Because the Church learned from the encounter with Freud, and from the real “in treatment” experience of legions of its own members, it yielded its claim to primal sovereignty over human inwardness. Religious people, including Catholics, came to see that due regard for the unconscious can open into a more rightly formed conscience; that reckoning with compulsions and complexes may narrow the apparent range of free will but can also sharpen one’s sense of what moral agency actually requires; that neurotic scruples indulged in the name of “being good” can make authentic virtue impossible.

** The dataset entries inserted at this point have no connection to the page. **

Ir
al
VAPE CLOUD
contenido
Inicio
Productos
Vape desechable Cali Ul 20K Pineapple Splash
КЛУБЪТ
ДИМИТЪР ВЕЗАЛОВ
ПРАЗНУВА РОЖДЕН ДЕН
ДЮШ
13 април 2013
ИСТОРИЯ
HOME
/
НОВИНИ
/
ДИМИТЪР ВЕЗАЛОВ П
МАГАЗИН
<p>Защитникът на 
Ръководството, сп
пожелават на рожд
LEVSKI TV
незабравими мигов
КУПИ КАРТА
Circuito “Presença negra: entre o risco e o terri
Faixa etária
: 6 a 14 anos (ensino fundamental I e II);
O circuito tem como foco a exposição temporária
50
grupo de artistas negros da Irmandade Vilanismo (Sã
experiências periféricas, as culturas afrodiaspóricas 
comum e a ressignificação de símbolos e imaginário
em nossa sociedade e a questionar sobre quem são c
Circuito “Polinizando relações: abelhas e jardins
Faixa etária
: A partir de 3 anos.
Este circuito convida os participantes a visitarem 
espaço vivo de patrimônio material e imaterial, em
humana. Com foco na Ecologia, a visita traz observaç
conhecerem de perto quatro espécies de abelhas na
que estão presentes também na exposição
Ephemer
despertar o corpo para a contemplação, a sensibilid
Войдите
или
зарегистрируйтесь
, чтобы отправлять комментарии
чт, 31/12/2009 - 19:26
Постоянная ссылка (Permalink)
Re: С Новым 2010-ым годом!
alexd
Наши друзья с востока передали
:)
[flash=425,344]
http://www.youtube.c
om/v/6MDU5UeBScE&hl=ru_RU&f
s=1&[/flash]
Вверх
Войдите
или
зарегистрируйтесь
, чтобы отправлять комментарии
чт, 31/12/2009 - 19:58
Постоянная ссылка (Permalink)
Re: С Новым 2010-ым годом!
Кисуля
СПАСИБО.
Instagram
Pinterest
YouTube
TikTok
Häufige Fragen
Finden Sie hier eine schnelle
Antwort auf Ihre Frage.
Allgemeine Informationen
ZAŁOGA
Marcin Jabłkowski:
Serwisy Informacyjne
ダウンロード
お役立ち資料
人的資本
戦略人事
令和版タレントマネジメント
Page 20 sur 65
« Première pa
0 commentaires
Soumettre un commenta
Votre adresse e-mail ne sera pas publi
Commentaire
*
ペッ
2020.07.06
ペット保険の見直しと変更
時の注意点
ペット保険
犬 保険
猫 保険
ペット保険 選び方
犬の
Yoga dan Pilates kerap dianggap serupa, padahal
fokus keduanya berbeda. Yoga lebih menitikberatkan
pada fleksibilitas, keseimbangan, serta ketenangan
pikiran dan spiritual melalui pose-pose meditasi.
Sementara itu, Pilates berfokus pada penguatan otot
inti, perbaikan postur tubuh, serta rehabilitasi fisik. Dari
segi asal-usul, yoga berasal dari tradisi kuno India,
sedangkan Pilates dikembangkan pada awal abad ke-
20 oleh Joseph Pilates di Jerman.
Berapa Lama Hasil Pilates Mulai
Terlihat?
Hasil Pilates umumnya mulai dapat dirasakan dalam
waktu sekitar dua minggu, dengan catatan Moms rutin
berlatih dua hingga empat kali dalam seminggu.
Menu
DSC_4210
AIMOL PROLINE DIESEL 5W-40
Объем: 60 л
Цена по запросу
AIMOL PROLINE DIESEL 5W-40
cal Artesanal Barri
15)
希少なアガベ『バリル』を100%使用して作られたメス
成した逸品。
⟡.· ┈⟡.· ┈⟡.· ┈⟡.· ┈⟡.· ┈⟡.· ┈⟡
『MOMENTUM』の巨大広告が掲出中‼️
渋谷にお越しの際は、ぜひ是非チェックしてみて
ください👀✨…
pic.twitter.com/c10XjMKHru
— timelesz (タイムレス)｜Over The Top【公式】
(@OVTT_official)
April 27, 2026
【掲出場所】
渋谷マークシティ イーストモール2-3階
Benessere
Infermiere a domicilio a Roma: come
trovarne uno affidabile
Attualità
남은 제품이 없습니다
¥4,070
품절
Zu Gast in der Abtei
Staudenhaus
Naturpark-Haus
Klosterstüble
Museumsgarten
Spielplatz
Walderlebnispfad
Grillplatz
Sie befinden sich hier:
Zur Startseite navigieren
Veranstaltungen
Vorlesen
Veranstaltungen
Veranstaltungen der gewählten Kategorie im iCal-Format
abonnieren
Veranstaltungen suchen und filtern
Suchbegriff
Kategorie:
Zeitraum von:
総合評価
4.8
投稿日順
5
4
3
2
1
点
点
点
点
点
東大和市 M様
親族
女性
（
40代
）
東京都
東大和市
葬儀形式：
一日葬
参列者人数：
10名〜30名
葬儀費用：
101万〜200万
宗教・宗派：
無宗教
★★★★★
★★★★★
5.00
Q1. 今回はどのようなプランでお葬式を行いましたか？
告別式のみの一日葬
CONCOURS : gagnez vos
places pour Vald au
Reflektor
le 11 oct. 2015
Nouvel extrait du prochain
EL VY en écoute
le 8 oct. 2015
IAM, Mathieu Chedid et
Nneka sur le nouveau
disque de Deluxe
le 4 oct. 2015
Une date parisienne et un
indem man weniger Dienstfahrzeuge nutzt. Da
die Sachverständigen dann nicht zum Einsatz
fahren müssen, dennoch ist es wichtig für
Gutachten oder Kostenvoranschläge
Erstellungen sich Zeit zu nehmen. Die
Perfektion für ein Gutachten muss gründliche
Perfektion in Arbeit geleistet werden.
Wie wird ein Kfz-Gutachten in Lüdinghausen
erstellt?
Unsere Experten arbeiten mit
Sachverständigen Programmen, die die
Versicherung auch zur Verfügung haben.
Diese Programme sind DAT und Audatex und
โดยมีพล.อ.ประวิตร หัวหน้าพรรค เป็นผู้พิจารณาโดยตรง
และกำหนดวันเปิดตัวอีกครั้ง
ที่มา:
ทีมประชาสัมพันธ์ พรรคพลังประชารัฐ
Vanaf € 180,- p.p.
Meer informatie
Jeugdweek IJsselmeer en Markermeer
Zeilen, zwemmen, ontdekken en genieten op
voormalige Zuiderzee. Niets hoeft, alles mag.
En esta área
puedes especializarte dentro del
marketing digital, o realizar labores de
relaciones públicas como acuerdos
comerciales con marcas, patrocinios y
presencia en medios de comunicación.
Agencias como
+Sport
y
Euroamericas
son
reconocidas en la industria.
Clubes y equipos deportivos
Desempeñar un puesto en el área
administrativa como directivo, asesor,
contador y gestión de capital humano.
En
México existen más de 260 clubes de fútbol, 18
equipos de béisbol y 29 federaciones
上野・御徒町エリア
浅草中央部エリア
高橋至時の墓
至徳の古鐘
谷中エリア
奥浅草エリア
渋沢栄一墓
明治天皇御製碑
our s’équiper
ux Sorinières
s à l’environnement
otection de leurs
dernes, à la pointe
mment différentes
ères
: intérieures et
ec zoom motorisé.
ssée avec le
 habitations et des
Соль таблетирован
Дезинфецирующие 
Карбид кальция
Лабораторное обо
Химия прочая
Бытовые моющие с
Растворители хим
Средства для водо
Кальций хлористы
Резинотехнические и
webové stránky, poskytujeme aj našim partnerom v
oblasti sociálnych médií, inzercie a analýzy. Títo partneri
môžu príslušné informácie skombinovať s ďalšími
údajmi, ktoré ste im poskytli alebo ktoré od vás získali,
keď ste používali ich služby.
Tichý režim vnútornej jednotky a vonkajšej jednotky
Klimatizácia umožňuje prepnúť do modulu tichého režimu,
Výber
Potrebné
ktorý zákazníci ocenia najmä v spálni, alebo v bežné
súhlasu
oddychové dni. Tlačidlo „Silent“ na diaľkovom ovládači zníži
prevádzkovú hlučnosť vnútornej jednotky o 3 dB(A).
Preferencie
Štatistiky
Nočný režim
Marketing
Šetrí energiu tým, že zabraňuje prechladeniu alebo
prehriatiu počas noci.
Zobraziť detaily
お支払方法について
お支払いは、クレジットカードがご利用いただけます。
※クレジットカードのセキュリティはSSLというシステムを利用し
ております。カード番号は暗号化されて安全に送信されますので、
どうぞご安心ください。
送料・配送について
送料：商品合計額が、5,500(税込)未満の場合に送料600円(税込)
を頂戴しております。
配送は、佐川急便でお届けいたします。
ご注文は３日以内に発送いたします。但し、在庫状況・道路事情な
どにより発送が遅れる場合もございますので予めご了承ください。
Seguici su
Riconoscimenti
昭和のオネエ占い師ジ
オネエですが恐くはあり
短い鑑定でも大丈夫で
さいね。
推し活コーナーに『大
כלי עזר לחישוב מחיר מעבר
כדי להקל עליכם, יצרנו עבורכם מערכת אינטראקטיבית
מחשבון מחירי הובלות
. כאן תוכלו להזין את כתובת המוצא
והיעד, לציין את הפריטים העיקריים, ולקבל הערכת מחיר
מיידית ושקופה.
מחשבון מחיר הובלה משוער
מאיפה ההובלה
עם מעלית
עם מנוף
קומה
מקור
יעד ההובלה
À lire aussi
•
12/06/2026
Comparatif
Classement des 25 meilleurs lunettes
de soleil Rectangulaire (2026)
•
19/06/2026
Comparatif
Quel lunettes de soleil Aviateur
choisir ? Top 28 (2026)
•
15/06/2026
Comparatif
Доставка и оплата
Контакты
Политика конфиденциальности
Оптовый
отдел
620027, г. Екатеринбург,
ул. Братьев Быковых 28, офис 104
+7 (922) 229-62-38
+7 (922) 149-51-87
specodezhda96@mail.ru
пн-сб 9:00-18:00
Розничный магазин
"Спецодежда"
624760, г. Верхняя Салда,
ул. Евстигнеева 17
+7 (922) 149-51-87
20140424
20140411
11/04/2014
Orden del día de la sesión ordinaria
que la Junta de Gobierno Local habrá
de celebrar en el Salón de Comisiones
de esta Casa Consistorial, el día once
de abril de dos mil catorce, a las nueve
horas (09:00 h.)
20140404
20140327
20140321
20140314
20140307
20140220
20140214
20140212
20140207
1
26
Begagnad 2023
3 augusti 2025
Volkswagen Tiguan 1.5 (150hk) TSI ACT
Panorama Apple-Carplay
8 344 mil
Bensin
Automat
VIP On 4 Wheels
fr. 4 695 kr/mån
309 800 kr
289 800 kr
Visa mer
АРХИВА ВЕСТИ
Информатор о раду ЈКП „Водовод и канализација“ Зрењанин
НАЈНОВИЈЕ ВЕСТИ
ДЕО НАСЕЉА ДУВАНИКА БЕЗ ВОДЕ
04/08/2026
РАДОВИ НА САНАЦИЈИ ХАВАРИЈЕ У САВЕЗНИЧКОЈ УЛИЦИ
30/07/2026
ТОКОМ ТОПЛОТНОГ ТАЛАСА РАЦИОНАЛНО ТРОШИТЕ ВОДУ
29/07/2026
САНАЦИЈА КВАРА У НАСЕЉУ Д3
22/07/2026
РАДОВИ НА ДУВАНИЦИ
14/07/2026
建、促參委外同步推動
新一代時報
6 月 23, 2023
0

As for Freud’s hostility toward religion, that came to seem less threatening when a closer look at his aggressive atheism showed it up as shallow and misinformed—not unlike his attitude toward women. The God whom Freud debunked was not the God of Biblical faith. Indeed, the Bible’s God, invisible and transcendent, provided an opening to the very same oceanic unseen of which Freud was a modern tribune. A believer, learning from Freud, could acknowledge that his faith was grounded in wish projection even as he insisted that the wish itself was also a revelation. Yes, he could say, there is no evidence of the God I long for, except, perhaps—if I choose to see it this way—my very longing. After all, who put it there?
Jorge Mario Bergoglio appears to have undergone such an experience before he became Pope. When he started psychoanalysis, he was in the last year of his tenure as provincial superior of the Jesuits in Argentina. The military junta’s Dirty War was raging, and it had put Bergoglio to the test. “I made hundreds of errors,” Francis told an interviewer, in 2013. “Errors and sins.” He described the period as “a time of great interior crisis.” Lucky him that he found a therapist who, mostly with the acutely focussed and patently empathetic listening that characterizes a good analyst, could enable his return to wholeness. “She helped me a lot,” he told Wolton. That the doctor was Jewish, as Francis mentioned to Wolton not quite off-handedly, is indeed a salient detail. As the anti-Semitic bile of Francis’s reactionary Catholic critics suggests, Freud’s Jewishness, and by extension the Jewishness of numerous of his disciples, was partly to blame for the Catholic antipathy toward psychoanalysis. To the Church, Freud was a modern avatar of the negative-positive bipolarity that had long characterized the Christian understanding of Judaism—law against grace, flesh against spirit, greed against generosity, synagogue against church, and, ultimately, the unconscious against conscience.
But that has all changed. Pope Francis, in his brief and passing note of autobiography—self-accepting but in no way self-aggrandizing—displayed respect for the rational inwardness of psychotherapy. He displayed readiness, as a vowed celibate, to reveal himself to a woman. He displayed the importance of knowing when to ask for help. He displayed easy recognition of a Jew as a moral equal. The surprise in all this is that anyone should be surprised. Once again, in showing us what a distance Catholics have travelled, this good man is showing us the distance that they, and perhaps all of us, must travel yet, until we arrive at the place of no surprise.